Why Are Foreign Investors Pulling Billions from Indian Markets? Insights Revealed!
Foreign Investors Withdraw Billions from Indian Equities
New Delhi: In the initial ten days of April, foreign investors have aggressively sold off Indian equities, pulling out a staggering Rs 48,213 crore (approximately USD 5.14 billion). This trend is attributed to increasing geopolitical tensions and uncertainties in the global economy, which have dampened investors' risk appetite.
This recent sell-off follows a record outflow of Rs 1.17 lakh crore (around USD 12.7 billion) in March, marking the highest monthly withdrawal ever recorded.
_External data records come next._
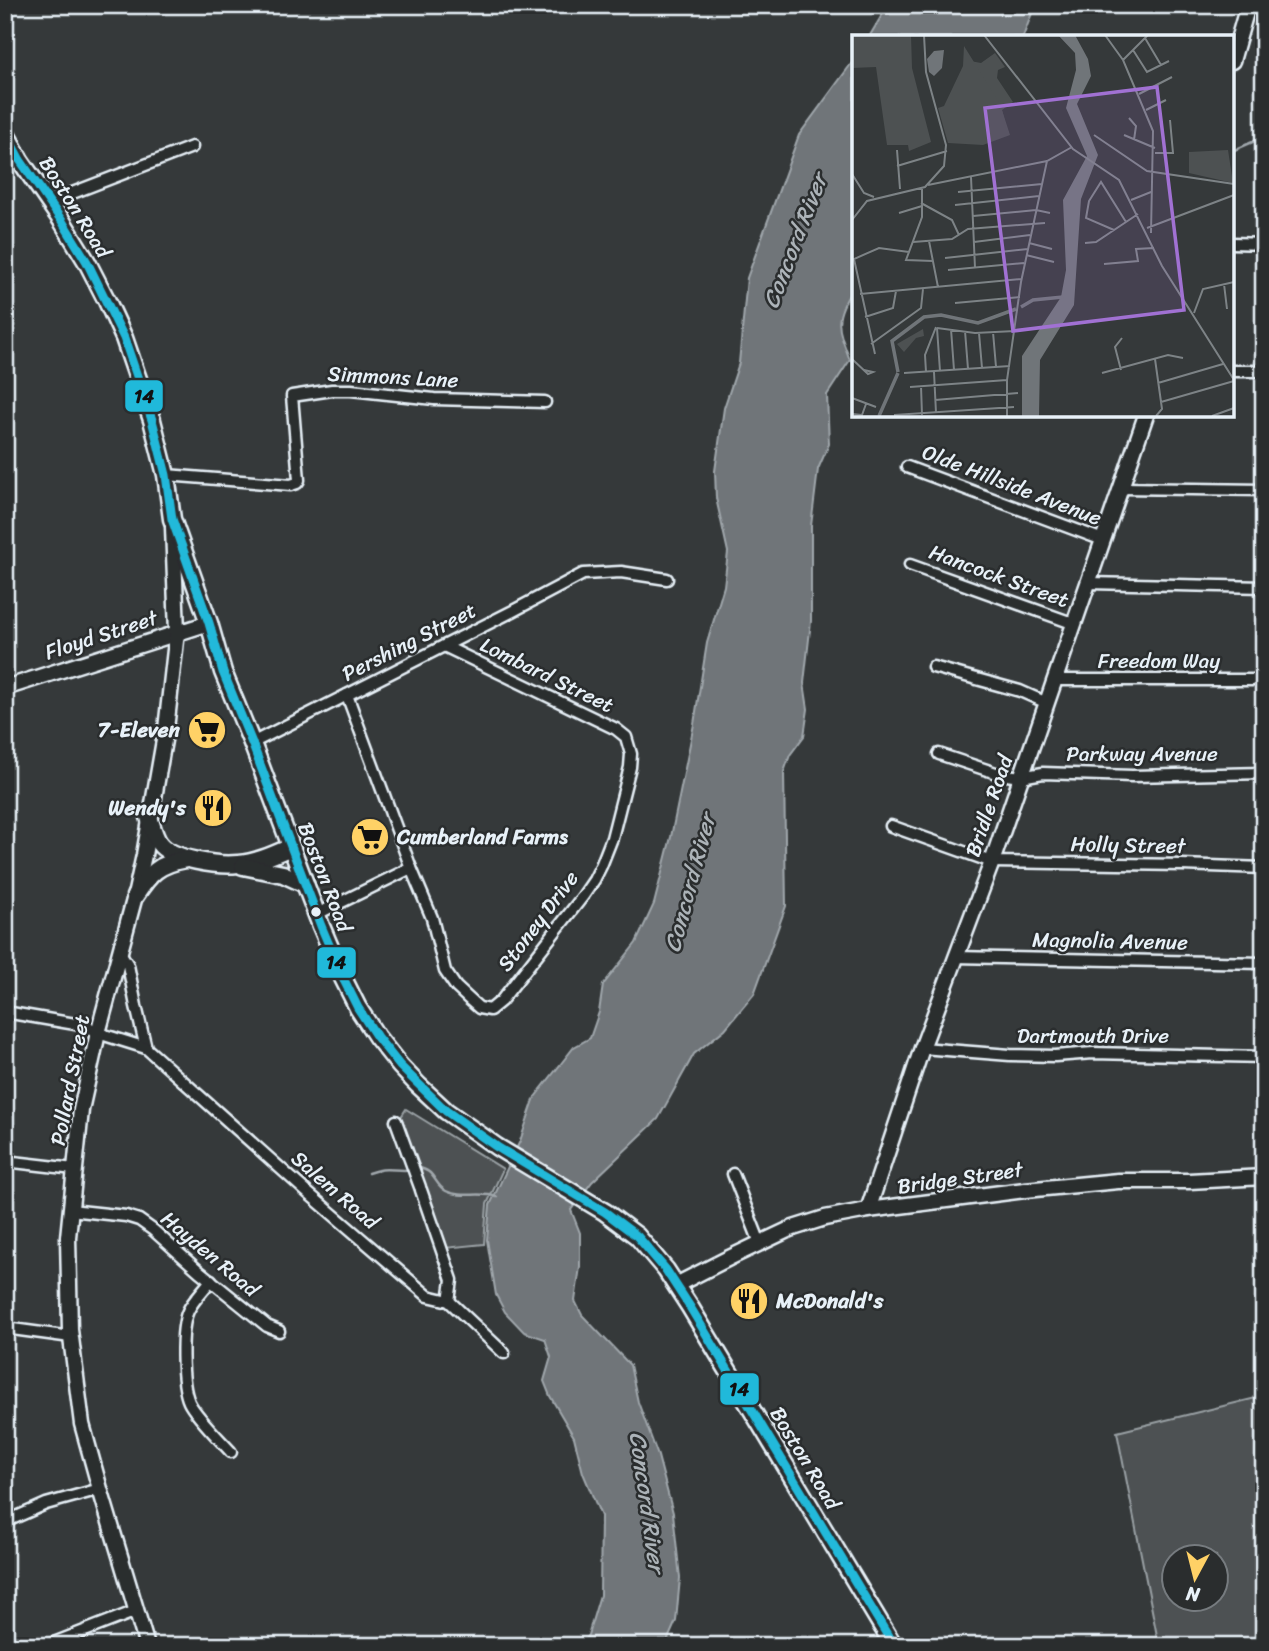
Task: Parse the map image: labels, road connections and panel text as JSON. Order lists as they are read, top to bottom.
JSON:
{
  "streets": {
    "main road": [
      "Boston Road",
      "Floyd Street",
      "Bridle Road",
      "Pollard Street",
      "Bridge Street"
    ],
    "street": [
      "Simmons Lane",
      "Olde Hillside Avenue",
      "Hancock Street",
      "Pershing Street",
      "Freedom Way",
      "Lombard Street",
      "Parkway Avenue",
      "Holly Street",
      "Stoney Drive",
      "Magnolia Avenue",
      "Dartmouth Drive",
      "Salem Road",
      "Hayden Road"
    ]
  },
  "crossings": [
    ["Boston Road", "Simmons Lane"],
    ["Boston Road", "Floyd Street"],
    ["Boston Road", "Pershing Street"],
    ["Boston Road", "Pollard Street"],
    ["Boston Road", "Bridge Street"],
    ["Olde Hillside Avenue", "Bridle Road"],
    ["Hancock Street", "Bridle Road"],
    ["Floyd Street", "Pollard Street"],
    ["Pershing Street", "Lombard Street"],
    ["Freedom Way", "Bridle Road"],
    ["Lombard Street", "Stoney Drive"],
    ["Parkway Avenue", "Bridle Road"],
    ["Bridle Road", "Holly Street"],
    ["Bridle Road", "Magnolia Avenue"],
    ["Bridle Road", "Dartmouth Drive"],
    ["Bridle Road", "Bridge Street"],
    ["Pollard Street", "Salem Road"],
    ["Pollard Street", "Hayden Road"]
  ],
  "water": ["Concord River"],
  "places": {
    "supermarket": ["7-Eleven", "Cumberland Farms"],
    "restaurant": ["Wendy's", "McDonald's"]
  },
  "lines": ["transit line 14"],
  "north": "bottom"
}
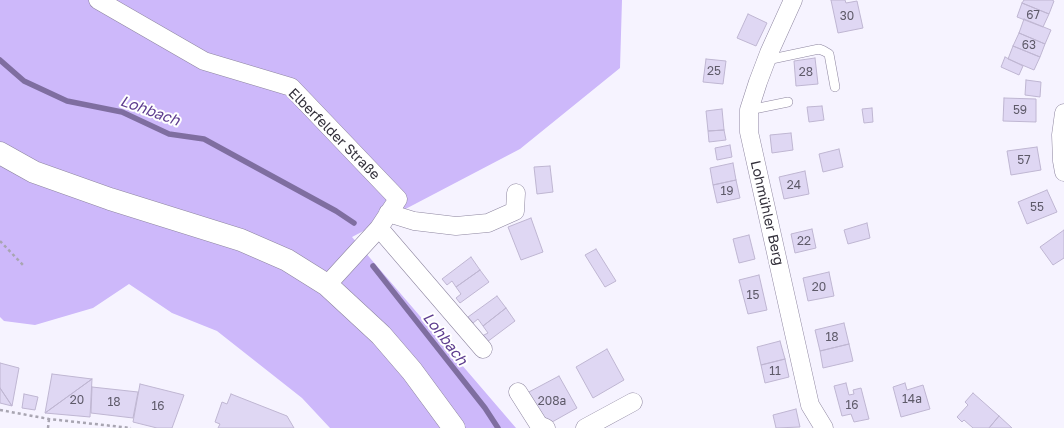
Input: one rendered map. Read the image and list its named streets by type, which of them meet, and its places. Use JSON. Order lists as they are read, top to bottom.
{
  "streets": {
    "street": ["Elberfelder Straße", "Lohmühler Berg"]
  },
  "water": ["Lohbach"],
  "house_numbers": [
    "67",
    "30",
    "63",
    "25",
    "28",
    "59",
    "57",
    "24",
    "19",
    "55",
    "22",
    "20",
    "15",
    "18",
    "11",
    "14a",
    "20",
    "208a",
    "18",
    "16",
    "16"
  ]
}
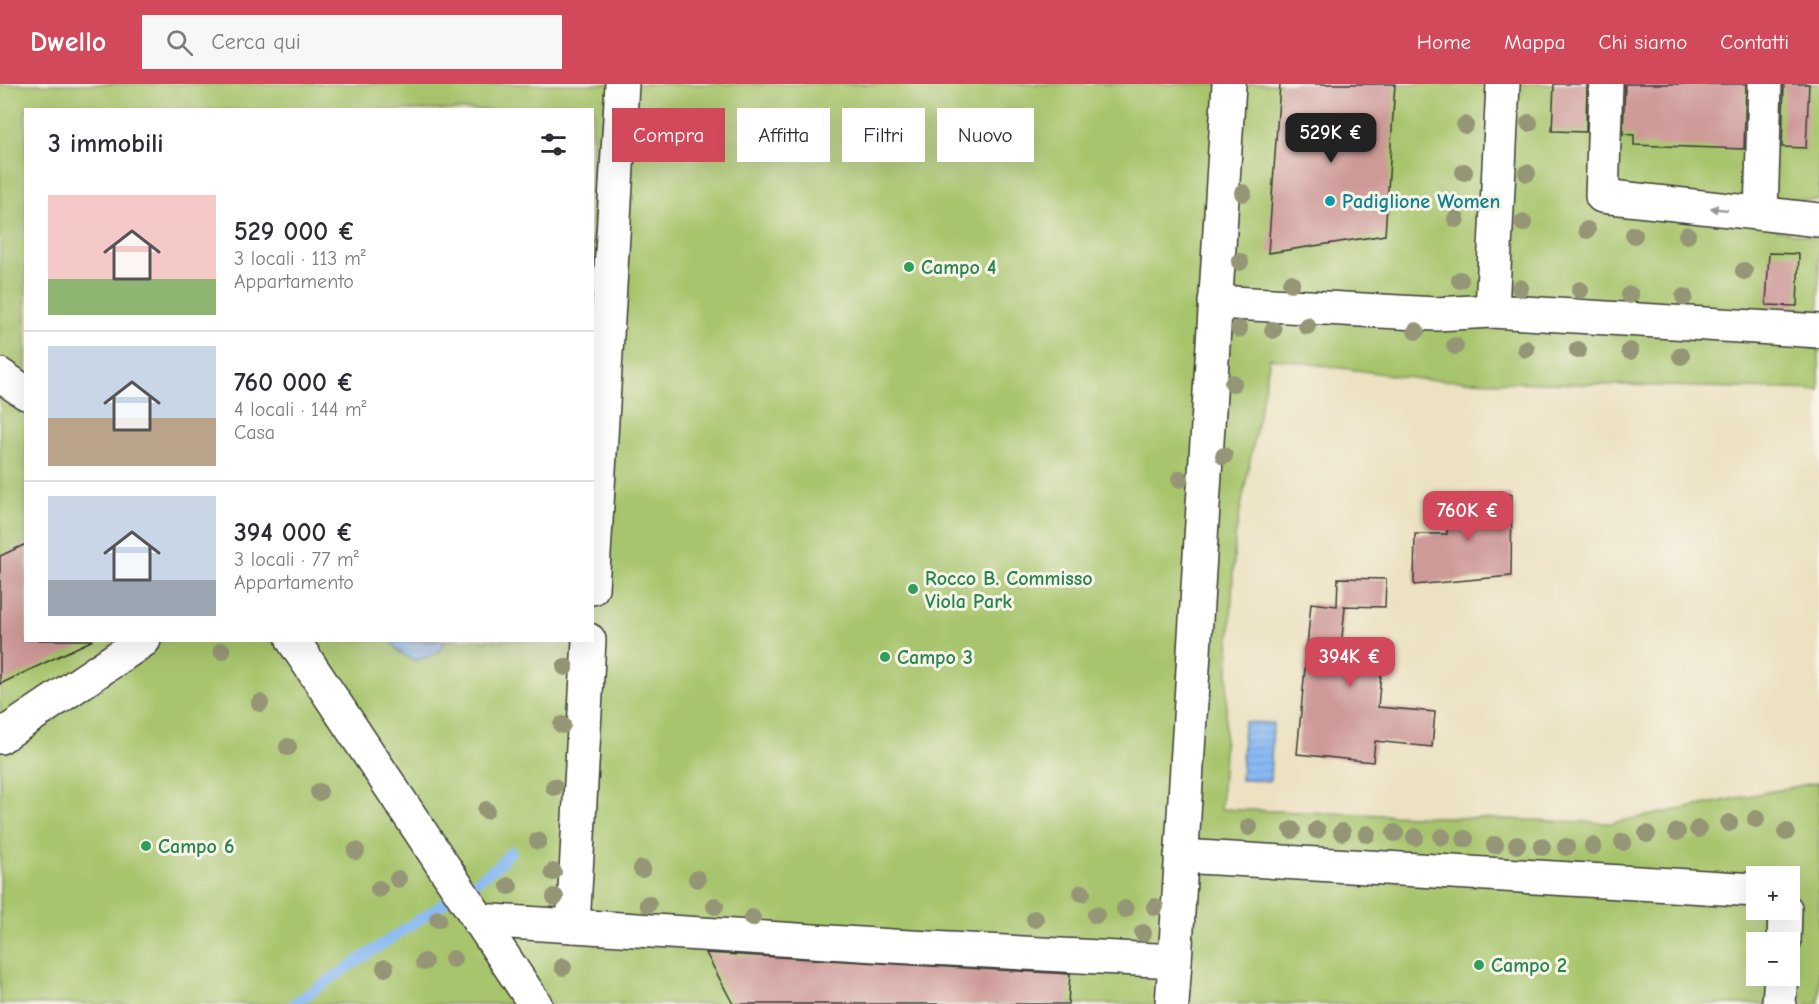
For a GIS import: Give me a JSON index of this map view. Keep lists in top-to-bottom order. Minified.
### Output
{"places":["Padiglione Women","Campo 4","Rocco B. Commisso Viola Park","Campo 3","Campo 6","Campo 2"],"page":{"header":"Dwello","search":"Cerca qui","nav":["Home","Mappa","Chi siamo","Contatti"],"chip":["Compra","Affitta","Filtri","Nuovo"],"heading":"3 immobili","price":["529K €","760K €","394K €"],"list":[{"name":"529 000 €","note":"3 locali · 113 m² · Appartamento"},{"name":"760 000 €","note":"4 locali · 144 m² · Casa"},{"name":"394 000 €","note":"3 locali · 77 m² · Appartamento"}],"map_buttons":["+","−"]}}
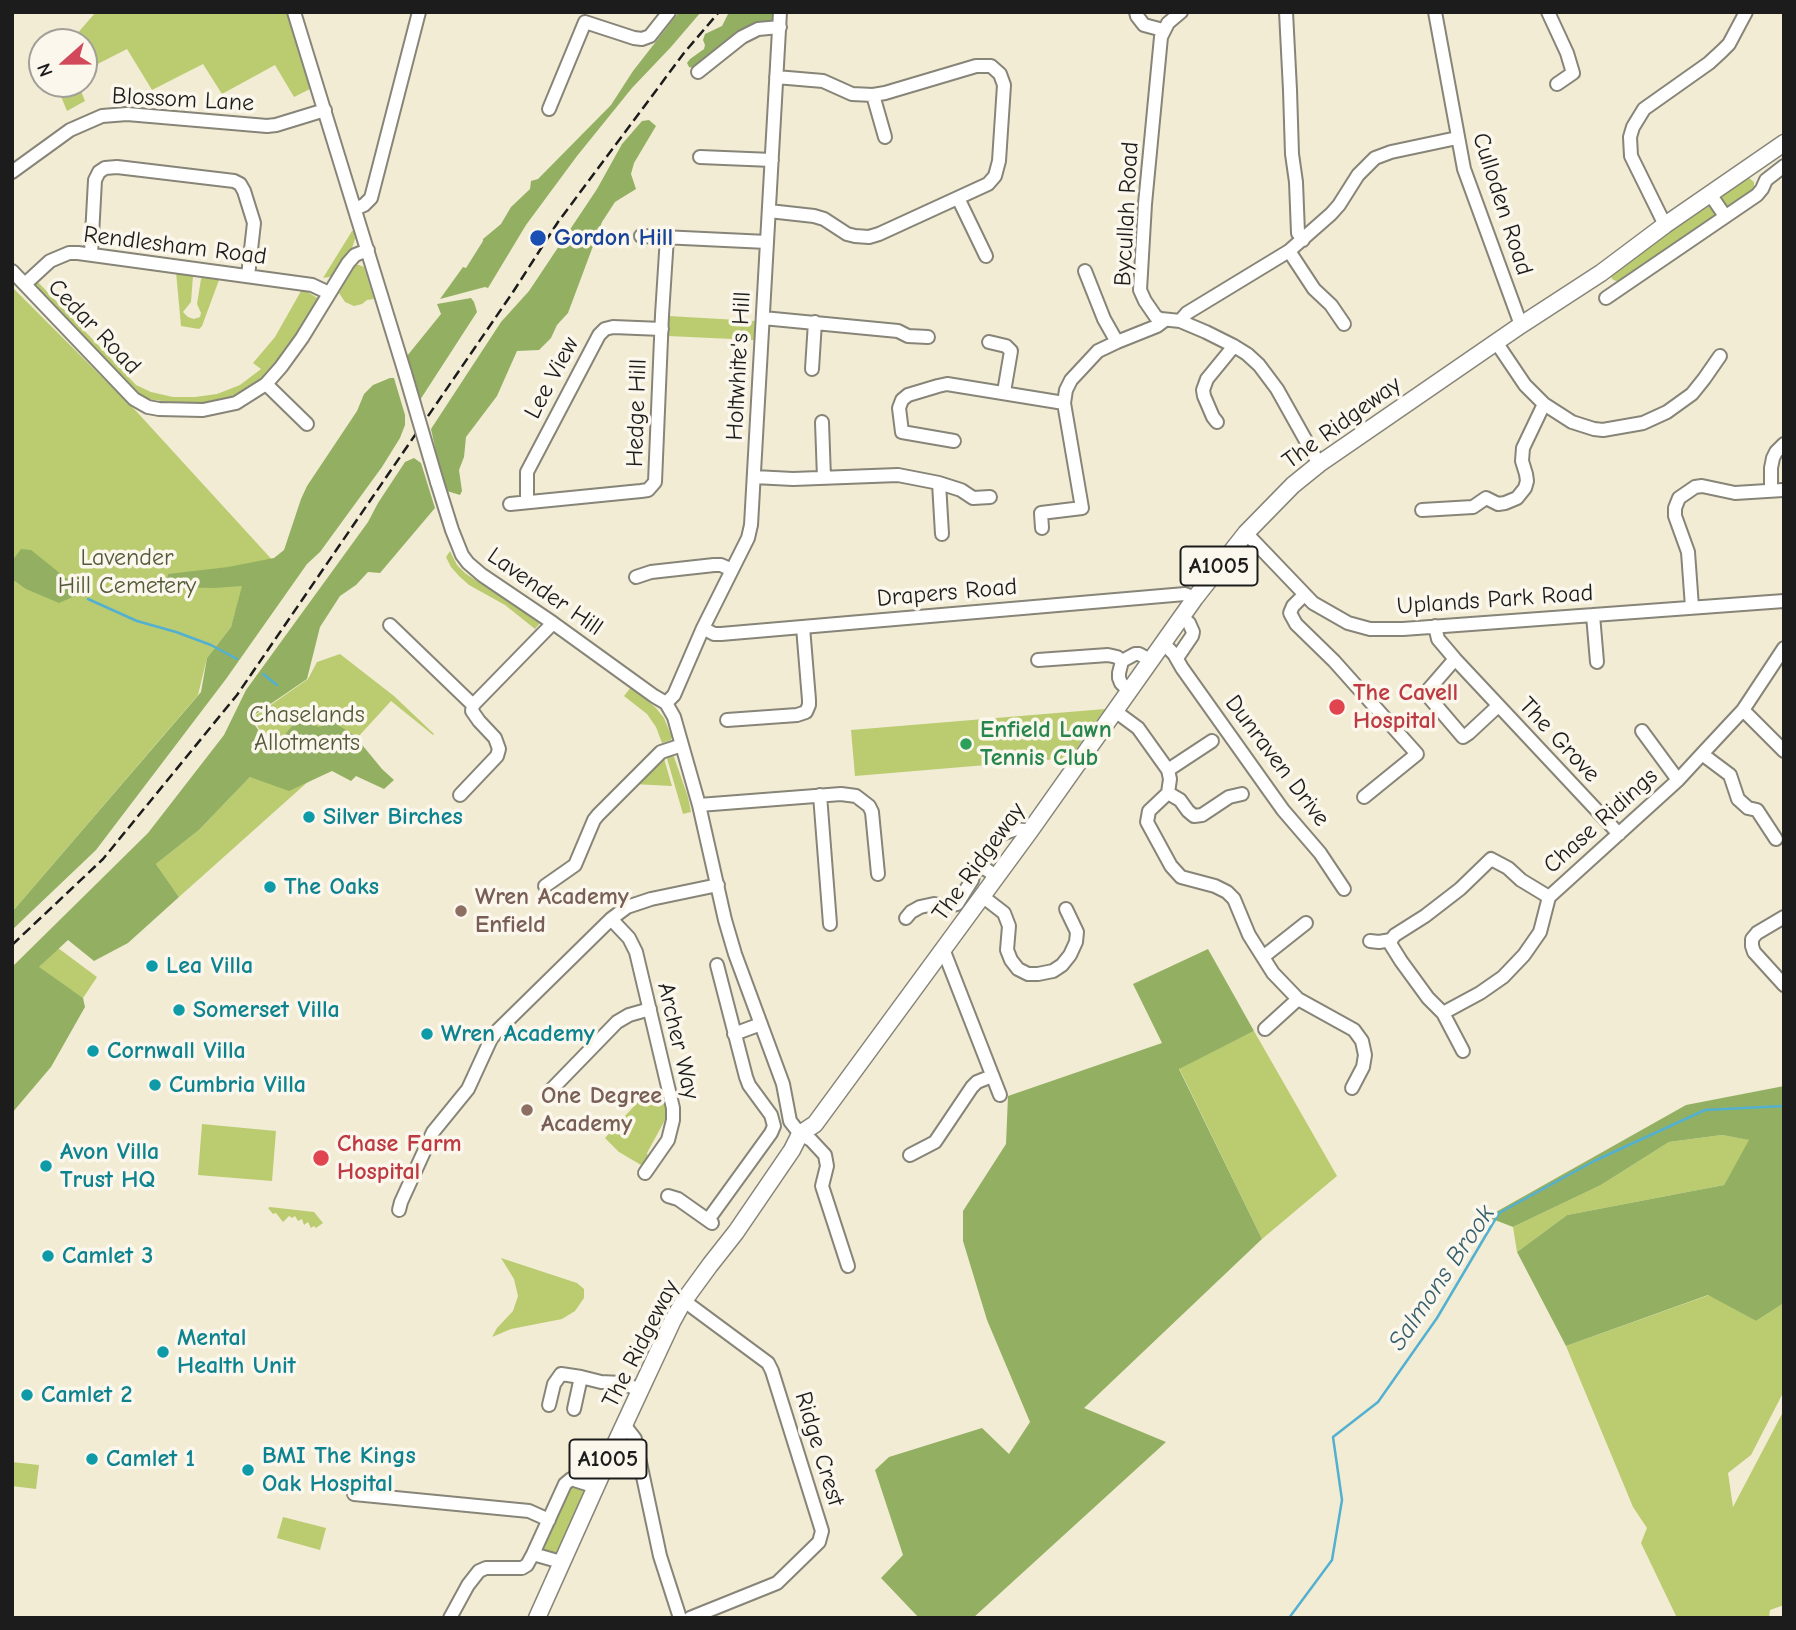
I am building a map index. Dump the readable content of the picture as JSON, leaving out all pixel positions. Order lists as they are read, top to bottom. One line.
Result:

This sharp decline comes after foreign portfolio investors (FPIs) had previously injected Rs 22,615 crore in February, which was the largest monthly inflow in 17 months.
With these latest withdrawals, the total outflows from FPIs have reached Rs 1.8 lakh crore in 2026 thus far. As per NSDL data, foreign investors withdrew Rs 48,213 crore from the cash market in April alone until the 10th.
Market analysts attribute the ongoing selling pressure to a mix of global economic challenges and increased geopolitical risks.
Himanshu Srivastava, Principal – Manager Research at Morningstar Investment Research India, highlighted that the selling trend is primarily driven by risk aversion due to escalating tensions in West Asia, which have led to rising crude oil prices and renewed inflation concerns worldwide.
VK Vijayakumar, Chief Investment Strategist at Geojit Investments, echoed these sentiments, noting that the energy crisis resulting from the West Asia conflict, along with its potential repercussions on the Indian economy and the ongoing depreciation of the rupee, has kept FPIs in a selling mode.
He also mentioned that markets in South Korea and Taiwan are currently more appealing to FPIs, given their stronger earnings growth prospects compared to India's relatively modest expectations for FY27.
Even the recent ceasefire between the US and Iran did not halt the selling trend.
Vaqarjaved Khan, Senior Fundamental Analyst at Angel One, remarked that FPIs utilized the relief rally as an opportunity to exit further investments.
Khan indicated that a reversal in investment flows would hinge on three critical factors: a credible reopening of the Strait of Hormuz, stabilization of the rupee, and a positive surprise from India's Q4 earnings season.
He concluded, "Flows can reverse quickly, but only if macro conditions begin to support the shift."